Now comes a couple of spectral yet polite characters in black leather jackets swaggering down the aisle. They go by, I look on the back of their jackets and it says, no shit, "Hell's Angels" on the top of the Hell's Angels wing and "Switzerland" at the bottom. Now of course I gotta wonder what Hell's Angels from Switzerland do to be badass? Be late. Or miss an appointment altogether. Don't fill out a deposit slip properly. Drink milk directly from the carton. Get up from dinner without excusing yourself. The potential ins and outs of being a Hell's Angel from Switzerland keeps me occupied the rest of the trip, which is short...a couple of hours at most, and soon we pull into Roosendaal Centraal Station.
We go into the restaurant and for a grand total of about four bucks have the most wonderful fish soup ever made. The Dutch eat well, and I've tried to figure out why the food here is so much better and cheaper than at home. Maybe the farmer dudes are subsidised. On the other hand, a doctor will come to your house in the middle of Sunday night, it costs about forty bucks for a filling in a tooth, unless you have insurance, in which case it's cheaper. There are a lot of economic mysteries, but one thing I've noticed is the absence of insurance companies' fingers in every pie. Perhaps we oughta drag those guys out in the street by their neckties an just shoot 'em. Come the Revolution... Or maybe it's the bold concept that the healthcare system exists to deliver healthcare. Anyway the fish was great, and I get on the horn to Hans, who shows up in full rodeo drag, turquoise dripping off of him, to take us to the bar. On the way Hans says there are a lot of Moroccans at the club... don't worry. Well, I wasn't, but now that it's been brought up... Hey, I'm a Semite myself, that is, a descendent of Shem as opposed to Ham or that dude Japheth. They're Hamites or something.
We get to the club and the dreaded Moroccans turn out to be nice fellows, not at all bloodthirsty. Besides I still have Patty draped in black head to toe, so I earn a coupla points from the boys there. De Pub, as it's known, is a relatively small place, good thing, cause I draw at one time I counted 43 people. But I do my little show, an everyone seems to like it. Now, there aren't just the Morocco guys there; there are also some honest-to-goodness Dutch country music fans, including a coupla Dutch Mrs Robinson babes.
Let me tell you a little about the wonderful fans in Roosendaal. During the breaks I fielded questions in re my curriculum vitae; Texas Jewboys, Billy Joe Shaver, stuff like that. Roosendaal has gotta be the hottest hotbed of country music fandom in the whole little country. Not only do they like country music, but the people who came to our show are inordinately well-heeled...rich enough to make a yearly or bi-yearly pilgrimage to Willie's picnic, or to SouthbySouthWest.
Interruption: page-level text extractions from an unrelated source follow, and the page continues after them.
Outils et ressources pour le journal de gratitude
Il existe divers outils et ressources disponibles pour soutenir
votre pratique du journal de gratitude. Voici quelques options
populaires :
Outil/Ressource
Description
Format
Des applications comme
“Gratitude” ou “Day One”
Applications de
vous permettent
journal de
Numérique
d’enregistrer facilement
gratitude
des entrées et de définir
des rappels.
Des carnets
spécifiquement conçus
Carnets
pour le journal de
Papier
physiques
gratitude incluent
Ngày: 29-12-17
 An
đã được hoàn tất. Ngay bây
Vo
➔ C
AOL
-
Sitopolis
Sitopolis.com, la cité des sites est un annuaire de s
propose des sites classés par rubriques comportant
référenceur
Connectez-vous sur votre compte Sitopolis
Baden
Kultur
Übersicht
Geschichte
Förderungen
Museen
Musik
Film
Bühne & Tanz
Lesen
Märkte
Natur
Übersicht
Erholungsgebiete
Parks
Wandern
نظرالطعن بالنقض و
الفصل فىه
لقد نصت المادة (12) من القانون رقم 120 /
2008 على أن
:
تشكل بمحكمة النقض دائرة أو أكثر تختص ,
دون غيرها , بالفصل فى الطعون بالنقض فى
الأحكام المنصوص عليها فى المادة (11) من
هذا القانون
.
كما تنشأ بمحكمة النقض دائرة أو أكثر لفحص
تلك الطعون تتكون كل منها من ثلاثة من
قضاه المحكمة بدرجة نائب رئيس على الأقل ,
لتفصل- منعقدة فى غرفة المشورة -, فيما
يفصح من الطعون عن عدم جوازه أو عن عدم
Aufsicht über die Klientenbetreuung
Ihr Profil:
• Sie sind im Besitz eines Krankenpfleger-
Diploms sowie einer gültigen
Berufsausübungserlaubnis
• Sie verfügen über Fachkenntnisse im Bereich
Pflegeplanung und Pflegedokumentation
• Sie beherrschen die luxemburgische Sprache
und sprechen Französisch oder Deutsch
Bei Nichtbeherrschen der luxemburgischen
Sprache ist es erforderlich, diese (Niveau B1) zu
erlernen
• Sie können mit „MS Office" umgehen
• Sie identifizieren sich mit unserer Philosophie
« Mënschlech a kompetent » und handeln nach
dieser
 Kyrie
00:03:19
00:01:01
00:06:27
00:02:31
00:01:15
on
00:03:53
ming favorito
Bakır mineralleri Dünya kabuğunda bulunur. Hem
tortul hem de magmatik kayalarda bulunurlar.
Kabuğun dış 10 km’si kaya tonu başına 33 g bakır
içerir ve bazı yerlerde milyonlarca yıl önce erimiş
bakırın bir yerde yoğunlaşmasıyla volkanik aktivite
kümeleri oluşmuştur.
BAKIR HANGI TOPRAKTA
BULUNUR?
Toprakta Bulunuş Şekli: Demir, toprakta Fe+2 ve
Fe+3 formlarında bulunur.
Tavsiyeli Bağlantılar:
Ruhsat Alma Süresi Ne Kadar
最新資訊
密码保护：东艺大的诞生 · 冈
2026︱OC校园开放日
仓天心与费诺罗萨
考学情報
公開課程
And child! the getups these folks had on just to come hear this not-even-relatively unknown singer songwriter. I haven't seen so many Tony Lamas, even one pair the guy swore were Charlie Dunns, western-motif jewelry, and I don't know what-all outside of Austin. One lady fervently swore to me that "Texas is my home." One of those people who if they're good, when they die, they get to go stay at Willie's house.
I won't belabor you with a set list which if you haven't heard my cd would mean nothing to you. I'm not a music writer...at least in the sense that I can review my own shows. I didn't break any strings. I got out of the gig well-paid and not injured. It was a good little gig, and if I ever get the chance to go to Roosendaal again, I'm on the train.
Hans put us in a cab to take us back to the Station, and when we got there, I tried to pay the guy, but it turned out Hans had already done that for me, too. A touch of Texas oil baron class in Roosendaal.